* WHAT THE TASK REQUIRES *
Copy the listing below word for word, keeping every line as it appears but leaving out the pictures.

* THE DATA *
==*==

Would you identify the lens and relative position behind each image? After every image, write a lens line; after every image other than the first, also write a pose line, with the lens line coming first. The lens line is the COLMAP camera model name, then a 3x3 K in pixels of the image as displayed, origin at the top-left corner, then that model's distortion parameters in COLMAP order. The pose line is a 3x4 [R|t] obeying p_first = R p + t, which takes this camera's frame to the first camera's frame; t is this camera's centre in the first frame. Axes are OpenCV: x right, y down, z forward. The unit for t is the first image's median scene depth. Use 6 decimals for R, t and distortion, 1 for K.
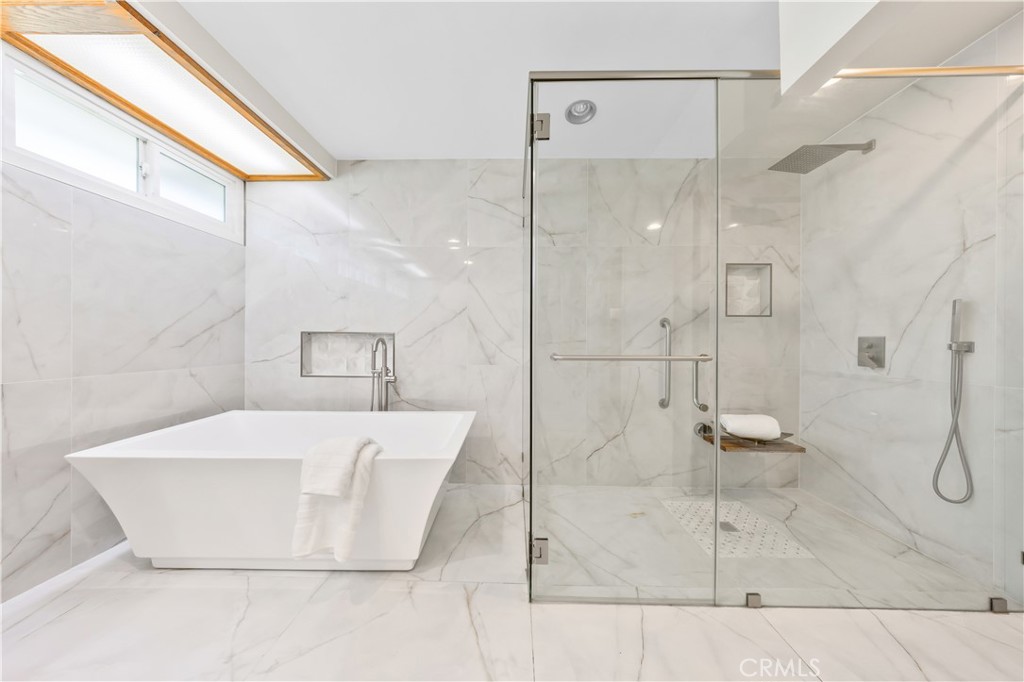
lens RADIAL K [[297.3, 0, 510.5], [0, 297.3, 341.8], [0, 0, 1]] dist [-0.001706, -0.000156]
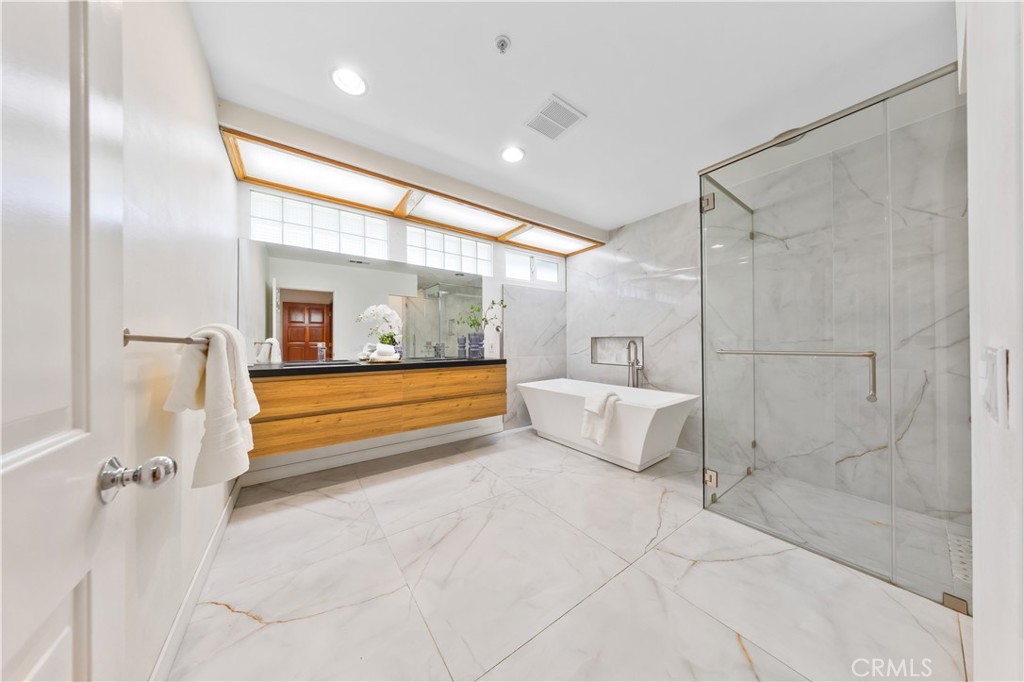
lens RADIAL K [[297.3, 0, 510.5], [0, 297.3, 341.8], [0, 0, 1]] dist [-0.001706, -0.000156]
pose [[0.601997, -0.010256, -0.798433, 0.404943], [0.006344, 0.999947, -0.008062, 0.003908], [0.798473, -0.000212, 0.602030, -0.427575]]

==*==

* YOUR RESPONSE *
Would you identify the lens and relative position behind each image? After every image, write a lens line; after every image other than the first, also write a pose line, with the lens line coming first. The lens line is the COLMAP camera model name, then a 3x3 K in pixels of the image as displayed, origin at the top-left corner, then that model's distortion parameters in COLMAP order. The pose line is a 3x4 [R|t] obeying p_first = R p + t, which takes this camera's frame to the first camera's frame; t is this camera's centre in the first frame. Axes are OpenCV: x right, y down, z forward. The unit for t is the first image's median scene depth. Use 6 decimals for R, t and distortion, 1 for K.
lens RADIAL K [[297.3, 0, 510.5], [0, 297.3, 341.8], [0, 0, 1]] dist [-0.001706, -0.000156]
lens RADIAL K [[297.3, 0, 510.5], [0, 297.3, 341.8], [0, 0, 1]] dist [-0.001706, -0.000156]
pose [[0.601997, -0.010256, -0.798433, 0.404943], [0.006344, 0.999947, -0.008062, 0.003908], [0.798473, -0.000212, 0.602030, -0.427575]]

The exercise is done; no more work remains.